Пришлось вводить ограничительные меры: детские пособия отоваривать продуктами, чтобы отцы-матери не пропивали денег своих детей, а пенсию в исключительных случаях придерживать до некоторого вытрезвления пенсионера или членов его семьи. Легко понять, как быстро на этой почве возгоралось недовольство, тем более, что разросшиеся культурные потребности праздного населения сдерживались режимом островной экономии: в клубе кооператоры завели для молодежи дискотеку с цветомузыкой, а на телевидении появилось множество программ и сериалов, продолжающихся заполночь, в то время как трудящийся механик Николай Одинцов, родной муж новой власти, по старинке продолжал вырубать дизель-генератор ровно в полночь, убеждая односельчан, что горючего едва ли хватит и на двадцать дней. Односельчане плевать хотели на это, открыто проклинали и его, и власть, а в дни особо полюбившихся программ угрожали социальным взрывом, заставляя Николая послаблять режим экономии и продлевать телегоризонты до самых программ со стриптизом.

Работы в совхозе не было, и директор его, как человек хороший и совестливый, подал в отставку и съехал с острова. Две бригады оленеводов, оставшиеся в тундре, перешли на автономное существование, питаясь сырым мясом и рыбой и изредка засылая за водкой и хлебом гонца на нартах в поселок.

Матриархальная власть, торжество которой, несомненно, воплощала собою Александра Александровна, не обладала насущными мерами принуждения, которые могли бы приструнить опившихся мужиков и вернуть жизнь в нормальное русло, несмотря на титанические усилия мужа, который в одиночку управлялся со всей поселковой механикой. Подростки стали добираться до охотничьих балков в тундре и воровать из них, что подвернется: такого на острове не было никогда.

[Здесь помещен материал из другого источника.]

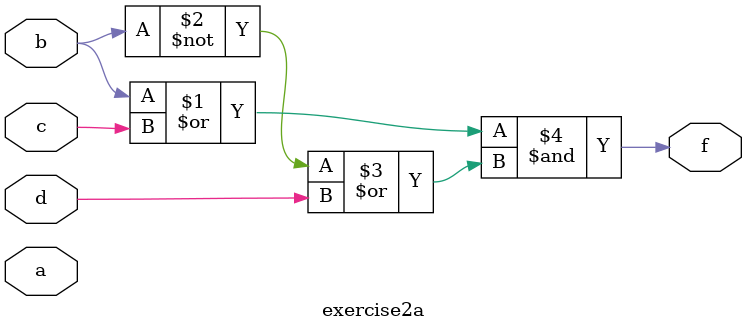
<source format=v>
module exercise2a(f, a, b, c, d);
input a, b, c, d;
output f;
assign f = (b | c) & ((~b) | d);
endmodule

</source>
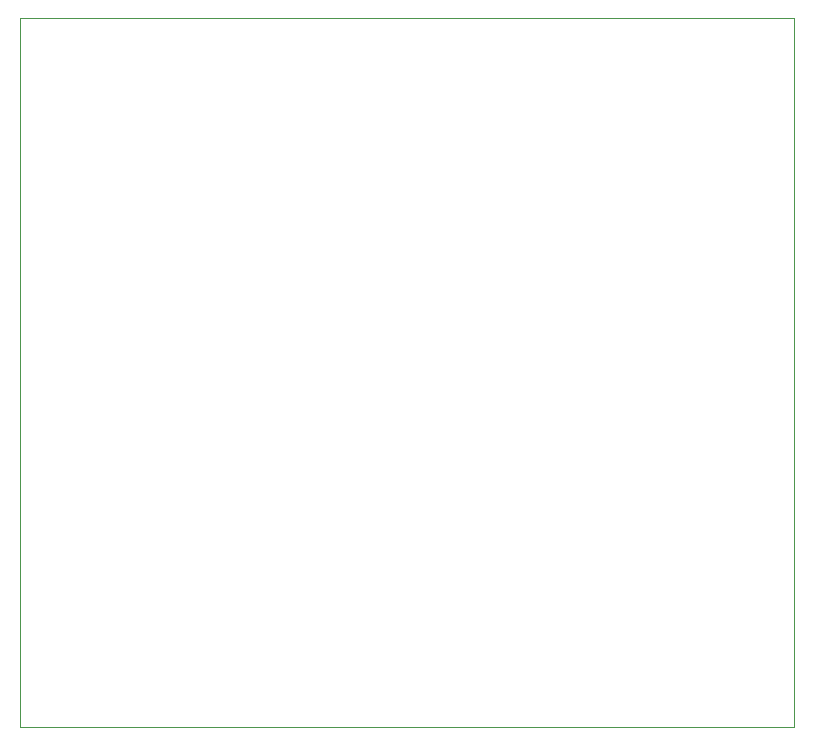
<source format=gbr>
%TF.GenerationSoftware,KiCad,Pcbnew,(5.1.9)-1*%
%TF.CreationDate,2021-02-05T08:09:49+01:00*%
%TF.ProjectId,Spotwelderix-controlboard,53706f74-7765-46c6-9465-7269782d636f,v01*%
%TF.SameCoordinates,Original*%
%TF.FileFunction,Profile,NP*%
%FSLAX46Y46*%
G04 Gerber Fmt 4.6, Leading zero omitted, Abs format (unit mm)*
G04 Created by KiCad (PCBNEW (5.1.9)-1) date 2021-02-05 08:09:49*
%MOMM*%
%LPD*%
G01*
G04 APERTURE LIST*
%TA.AperFunction,Profile*%
%ADD10C,0.050000*%
%TD*%
G04 APERTURE END LIST*
D10*
X20000000Y-20000000D02*
X20000000Y-80000000D01*
X85600000Y-20000000D02*
X20000000Y-20000000D01*
X85600000Y-80000000D02*
X85600000Y-20000000D01*
X20000000Y-80000000D02*
X85600000Y-80000000D01*
M02*

</source>
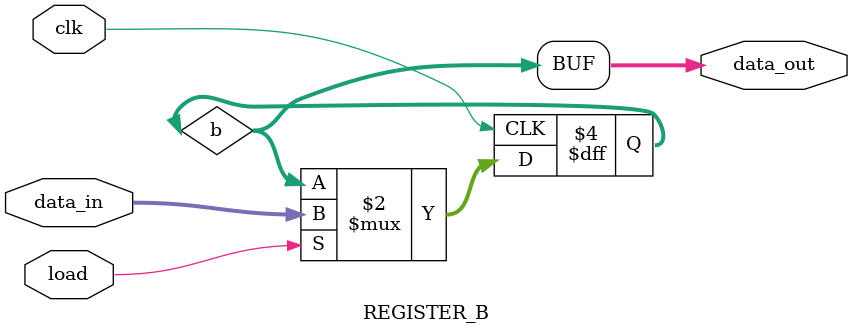
<source format=sv>
module REGISTER_B (
    input logic clk,
    input logic load,
    input logic [7:0] data_in,
    output logic [7:0] data_out
);

    logic [7:0] b; // Changed from `reg b` to `logic [7:0] b`

    always_ff @(posedge clk) begin
        if (load) begin
            b <= data_in; 
        end
    end

    assign data_out = b;  

endmodule

</source>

В этот отчаянный момент и появились в Бугрино уполномоченные УВД. Не зная целокупной картины постигшего остров бедствия, вряд ли, конечно, они догадывались о высокой вразумляющей миссии, выпавшей на их долю: в своей прокуренной комнате они просто день напролет выслушивали одного за другим множество очень давно пьяных мужчин, вынужденных притворяться трезвыми и изображать что-то вроде покаяния, вне всякой логики сопровождая покаянные слова запутанным, но очевидным враньем и отрицанием какой бы то ни было своей причастности к нехорошим поступкам других.

За день уполномоченные так выдохлись, что вечером, запершись в двухместном – «люкс» – номере нашей гостиницы, куда по случаю их приезда был принесен телевизор, они раздавили литровую бутылку водки, выкурили еще, наверно, по пачке сигарет и так и не высунувшись ни разу на улицу, завалились спать, дожидаясь утра, когда за ними должен был прийти вертолет.

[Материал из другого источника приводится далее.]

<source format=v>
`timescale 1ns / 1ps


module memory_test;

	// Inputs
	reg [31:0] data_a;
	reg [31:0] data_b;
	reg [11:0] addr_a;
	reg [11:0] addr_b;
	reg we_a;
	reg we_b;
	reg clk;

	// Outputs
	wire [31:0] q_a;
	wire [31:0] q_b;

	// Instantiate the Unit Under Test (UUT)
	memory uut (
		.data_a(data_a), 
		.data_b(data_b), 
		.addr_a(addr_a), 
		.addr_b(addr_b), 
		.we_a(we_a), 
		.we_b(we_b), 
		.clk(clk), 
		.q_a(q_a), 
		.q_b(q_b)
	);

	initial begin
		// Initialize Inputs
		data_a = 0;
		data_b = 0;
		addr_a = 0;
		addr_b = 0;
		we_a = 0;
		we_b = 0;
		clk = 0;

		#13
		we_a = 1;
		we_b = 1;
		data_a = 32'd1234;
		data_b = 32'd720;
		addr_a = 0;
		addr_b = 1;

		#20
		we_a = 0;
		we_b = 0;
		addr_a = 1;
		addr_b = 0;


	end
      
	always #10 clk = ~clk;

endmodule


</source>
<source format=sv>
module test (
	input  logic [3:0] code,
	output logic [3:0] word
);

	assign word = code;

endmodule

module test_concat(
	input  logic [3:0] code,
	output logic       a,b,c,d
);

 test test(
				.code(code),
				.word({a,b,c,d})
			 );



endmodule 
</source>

По счастью, наш с Петром день прошел совершенно иначе. Едва мы покинули здание совета, на время превратившееся в устрашающее прибежище правосудия, и вернулись в гостиницу, чтобы, наконец, распаковаться и приготовить себе обед, как вдруг в окно я случайно увидел человека, который был нам нужнее всего. Не спеша, но деловито направлялся он куда-то и я, чтобы не потерять его из виду, пулей вылетел вслед за ним. Это был Григорий Иванович Ардеев, с которым два года назад я познакомился в тундре, когда ездил на просчет оленей. В поселке среди ненцев должны были бы помнить меня лишь он да Иона, старик Иона, когда-то мальчишкой запечатленный Адой распевающим песни на холме. Ну еще и Алик, конечно, Стрелок, но обстоятельства нашей последней встречи во сне, признаюсь, заставляли меня всячески избегать свидания с ним, хотя, как здравомыслящий человек, я должен был бы понимать, что оно неизбежно.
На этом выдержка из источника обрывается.